# preprocess dataset and put to S3
This notebook downloads and formats the retail data that is eligible for Forecasting. Upload the formatted data to S3 and launch Step Functions to make sure the Forecast is running.

## 1.Download dataset
We use data from the following sites to track sales on e-commerce sites. 
https://archive.ics.uci.edu/ml/datasets/Online+Retail+II

In [None]:
! wget https://archive.ics.uci.edu/ml/machine-learning-databases/00502/online_retail_II.xlsx -P ./input

## 2.Load dataset
Load the downloaded data and add a sales column.

In [None]:
import pandas as pd

In [None]:
df = pd.read_excel('./input/online_retail_II.xlsx', sheet_name='Year 2009-2010')

In [None]:
df['sales'] = df['Price'] * df['Quantity']

## 3.Build dataset
From the dataset, create two sets, one for initial training and one for automatic training using the pipeline.
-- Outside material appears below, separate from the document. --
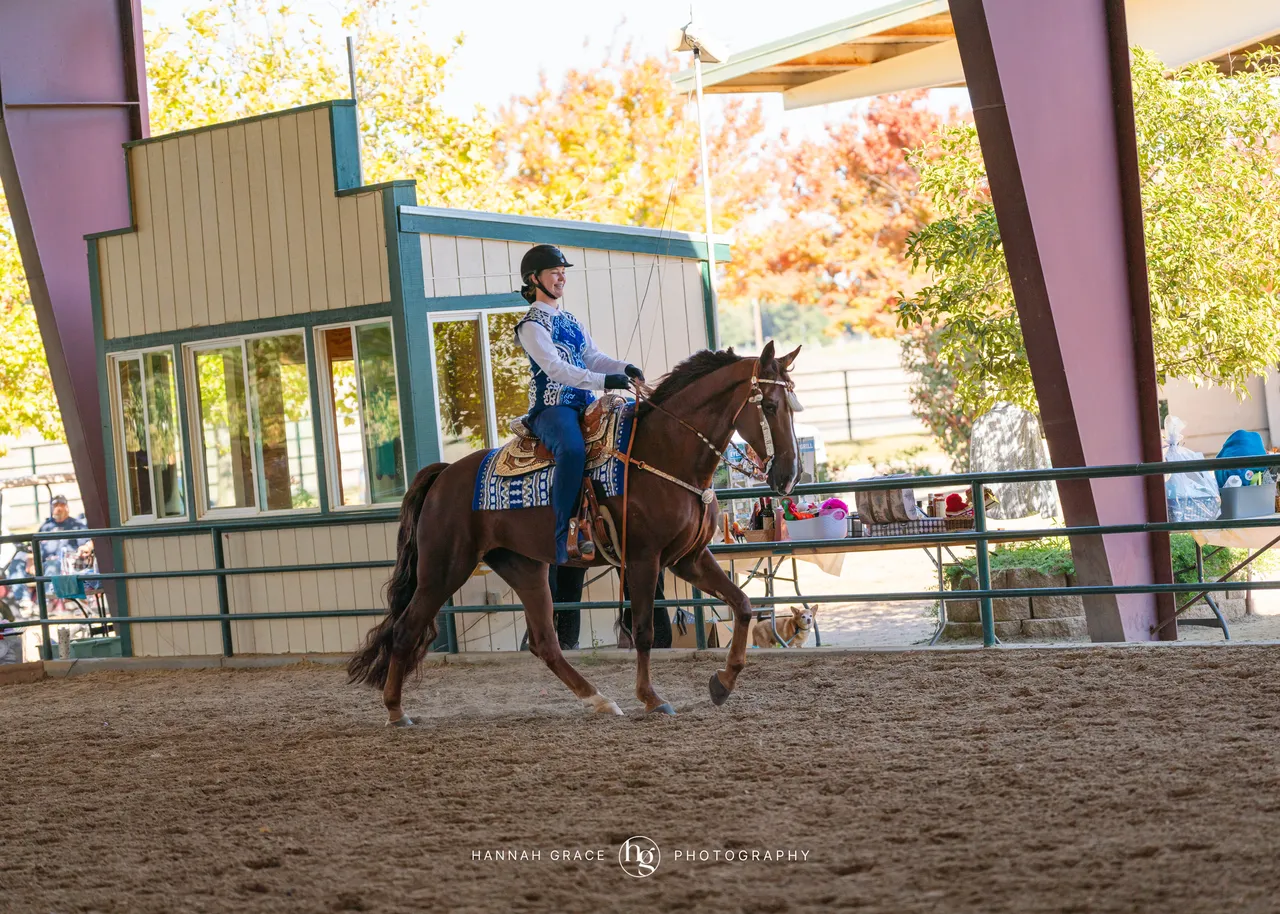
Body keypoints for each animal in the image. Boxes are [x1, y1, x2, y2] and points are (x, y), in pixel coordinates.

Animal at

train:2009/12/01 - 2010/12/02 
train_added:2009/12/01 - 2010/12/09

In [None]:
df2 = df[['Country', 'InvoiceDate', 'sales']]

In [None]:
df2 = df2.query('Country == "United Kingdom"')

In [None]:
df2.head()

In [None]:
!mkdir -p output

In [None]:
df2.to_csv('./output/tr_target_add_20091201_20101209.csv', header=False, index=False)

In [None]:
tr1 = df2.query('InvoiceDate <= "20101203"')

In [None]:
tr1.tail()

In [None]:
tr1.to_csv('./output/tr_target_20091201_20101202.csv', header=False, index=False)

## 4.Upload dataset to S3

In [None]:
import boto3

In [None]:
boto3.__version__

In [None]:
sts = boto3.client('sts')
id_info = sts.get_caller_identity()
print(id_info['Account'])

In [None]:
bucket_name = 'workshop-timeseries-retail-' + id_info['Account'] + '-source'

In [None]:
bucket_name

In [None]:
s3 = boto3.resource('s3')
bucket = s3.Bucket(bucket_name)

bucket.upload_file('./output/tr_target_add_20091201_20101209.csv', 'input/tr_target_add_20091201_20101209.csv')

## 5.NEXT
From the console screen of Step Functions, you should see the pipeline running. This will take a bit of time. Once everything is complete, make sure that S3 has the Forecast result stored in S3 and proceed to 3_visualization.ipynb for visualizing forecast.